§ **REQUIRED ACTION**
Rewrite the stretch of the records from the start through the line containing "القبيصى خلال زيارته لكوم امبو اليوم يتابع", swapping "Cultura" for "Culture" and leaving everything else unchanged.

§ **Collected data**
..............................

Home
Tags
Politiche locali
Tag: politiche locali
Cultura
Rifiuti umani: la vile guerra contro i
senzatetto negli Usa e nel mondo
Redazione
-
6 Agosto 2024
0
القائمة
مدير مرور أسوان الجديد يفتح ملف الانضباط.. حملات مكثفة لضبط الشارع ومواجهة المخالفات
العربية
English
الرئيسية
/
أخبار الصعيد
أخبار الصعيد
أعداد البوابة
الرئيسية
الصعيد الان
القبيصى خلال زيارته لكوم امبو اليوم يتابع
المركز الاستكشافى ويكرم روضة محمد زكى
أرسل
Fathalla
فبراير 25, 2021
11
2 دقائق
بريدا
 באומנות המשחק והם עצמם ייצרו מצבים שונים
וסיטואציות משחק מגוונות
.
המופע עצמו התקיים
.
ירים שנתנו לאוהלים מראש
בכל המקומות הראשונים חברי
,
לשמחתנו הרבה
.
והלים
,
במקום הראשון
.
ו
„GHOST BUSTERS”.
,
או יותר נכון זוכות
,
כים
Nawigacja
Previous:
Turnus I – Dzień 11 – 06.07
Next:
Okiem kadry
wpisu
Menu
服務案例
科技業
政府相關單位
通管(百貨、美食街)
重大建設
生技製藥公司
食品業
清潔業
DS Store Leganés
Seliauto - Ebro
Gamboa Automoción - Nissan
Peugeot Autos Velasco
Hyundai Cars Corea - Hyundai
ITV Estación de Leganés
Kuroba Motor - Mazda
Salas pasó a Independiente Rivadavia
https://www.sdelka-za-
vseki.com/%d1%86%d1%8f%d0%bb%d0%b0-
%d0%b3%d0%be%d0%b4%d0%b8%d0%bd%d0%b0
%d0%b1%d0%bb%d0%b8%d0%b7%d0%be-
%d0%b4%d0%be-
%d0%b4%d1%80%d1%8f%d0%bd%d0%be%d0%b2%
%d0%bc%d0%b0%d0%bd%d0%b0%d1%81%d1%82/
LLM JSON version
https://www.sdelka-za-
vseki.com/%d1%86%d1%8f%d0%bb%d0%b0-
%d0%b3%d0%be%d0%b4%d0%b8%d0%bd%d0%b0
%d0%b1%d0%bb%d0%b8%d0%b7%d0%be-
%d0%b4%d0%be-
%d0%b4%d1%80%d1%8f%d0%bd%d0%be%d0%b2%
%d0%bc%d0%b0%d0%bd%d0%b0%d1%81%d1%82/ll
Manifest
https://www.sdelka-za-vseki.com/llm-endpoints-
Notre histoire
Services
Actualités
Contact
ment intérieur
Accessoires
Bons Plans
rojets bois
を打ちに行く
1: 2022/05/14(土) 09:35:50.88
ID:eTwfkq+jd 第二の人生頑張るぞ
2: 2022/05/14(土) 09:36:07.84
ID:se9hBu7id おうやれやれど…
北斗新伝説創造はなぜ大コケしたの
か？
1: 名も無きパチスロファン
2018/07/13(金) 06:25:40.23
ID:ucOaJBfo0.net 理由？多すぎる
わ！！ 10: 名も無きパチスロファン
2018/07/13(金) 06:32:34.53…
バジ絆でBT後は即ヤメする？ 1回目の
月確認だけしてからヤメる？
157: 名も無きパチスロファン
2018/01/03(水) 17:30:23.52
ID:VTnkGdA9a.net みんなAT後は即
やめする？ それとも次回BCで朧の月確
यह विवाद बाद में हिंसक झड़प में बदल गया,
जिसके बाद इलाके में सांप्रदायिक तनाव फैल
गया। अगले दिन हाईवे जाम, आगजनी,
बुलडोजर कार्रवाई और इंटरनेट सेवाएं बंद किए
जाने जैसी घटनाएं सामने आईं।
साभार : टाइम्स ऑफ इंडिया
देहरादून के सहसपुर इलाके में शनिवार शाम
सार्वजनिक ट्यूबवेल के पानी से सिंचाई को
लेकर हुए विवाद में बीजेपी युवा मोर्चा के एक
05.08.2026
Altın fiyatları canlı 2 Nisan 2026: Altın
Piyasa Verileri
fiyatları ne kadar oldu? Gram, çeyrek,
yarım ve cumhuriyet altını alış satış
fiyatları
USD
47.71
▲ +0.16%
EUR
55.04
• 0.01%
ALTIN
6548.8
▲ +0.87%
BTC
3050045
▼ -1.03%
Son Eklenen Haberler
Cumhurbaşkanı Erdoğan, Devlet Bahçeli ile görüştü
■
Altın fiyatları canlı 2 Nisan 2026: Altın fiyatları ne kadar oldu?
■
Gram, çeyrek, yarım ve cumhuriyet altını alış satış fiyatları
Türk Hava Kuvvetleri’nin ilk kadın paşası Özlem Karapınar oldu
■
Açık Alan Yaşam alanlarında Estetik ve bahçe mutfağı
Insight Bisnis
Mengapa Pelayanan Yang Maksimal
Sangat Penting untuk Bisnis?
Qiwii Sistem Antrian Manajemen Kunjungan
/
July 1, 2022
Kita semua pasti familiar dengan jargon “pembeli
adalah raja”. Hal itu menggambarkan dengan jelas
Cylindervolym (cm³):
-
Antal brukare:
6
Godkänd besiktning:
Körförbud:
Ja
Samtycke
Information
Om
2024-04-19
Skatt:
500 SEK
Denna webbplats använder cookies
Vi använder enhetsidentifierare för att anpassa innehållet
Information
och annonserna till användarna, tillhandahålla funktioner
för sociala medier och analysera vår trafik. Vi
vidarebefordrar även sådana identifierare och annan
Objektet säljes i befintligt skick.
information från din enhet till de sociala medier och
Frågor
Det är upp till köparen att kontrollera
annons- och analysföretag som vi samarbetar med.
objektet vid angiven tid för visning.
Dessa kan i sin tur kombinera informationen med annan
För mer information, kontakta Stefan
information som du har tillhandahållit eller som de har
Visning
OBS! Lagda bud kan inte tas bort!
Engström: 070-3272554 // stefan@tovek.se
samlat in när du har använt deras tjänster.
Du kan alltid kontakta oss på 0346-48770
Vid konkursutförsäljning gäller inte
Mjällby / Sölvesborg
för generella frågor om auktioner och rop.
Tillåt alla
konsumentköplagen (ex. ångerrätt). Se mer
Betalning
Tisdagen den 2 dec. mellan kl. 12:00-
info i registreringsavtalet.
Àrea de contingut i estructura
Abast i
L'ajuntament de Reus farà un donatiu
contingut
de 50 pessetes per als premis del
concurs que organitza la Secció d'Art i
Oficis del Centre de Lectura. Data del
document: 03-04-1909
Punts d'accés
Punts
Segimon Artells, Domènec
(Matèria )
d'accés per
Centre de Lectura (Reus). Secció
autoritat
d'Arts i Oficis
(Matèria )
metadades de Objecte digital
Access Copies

..............................

§ **COMPLETED TASK**
Home
Tags
Politiche locali
Tag: politiche locali
Culture
Rifiuti umani: la vile guerra contro i
senzatetto negli Usa e nel mondo
Redazione
-
6 Agosto 2024
0
القائمة
مدير مرور أسوان الجديد يفتح ملف الانضباط.. حملات مكثفة لضبط الشارع ومواجهة المخالفات
العربية
English
الرئيسية
/
أخبار الصعيد
أخبار الصعيد
أعداد البوابة
الرئيسية
الصعيد الان
القبيصى خلال زيارته لكوم امبو اليوم يتابع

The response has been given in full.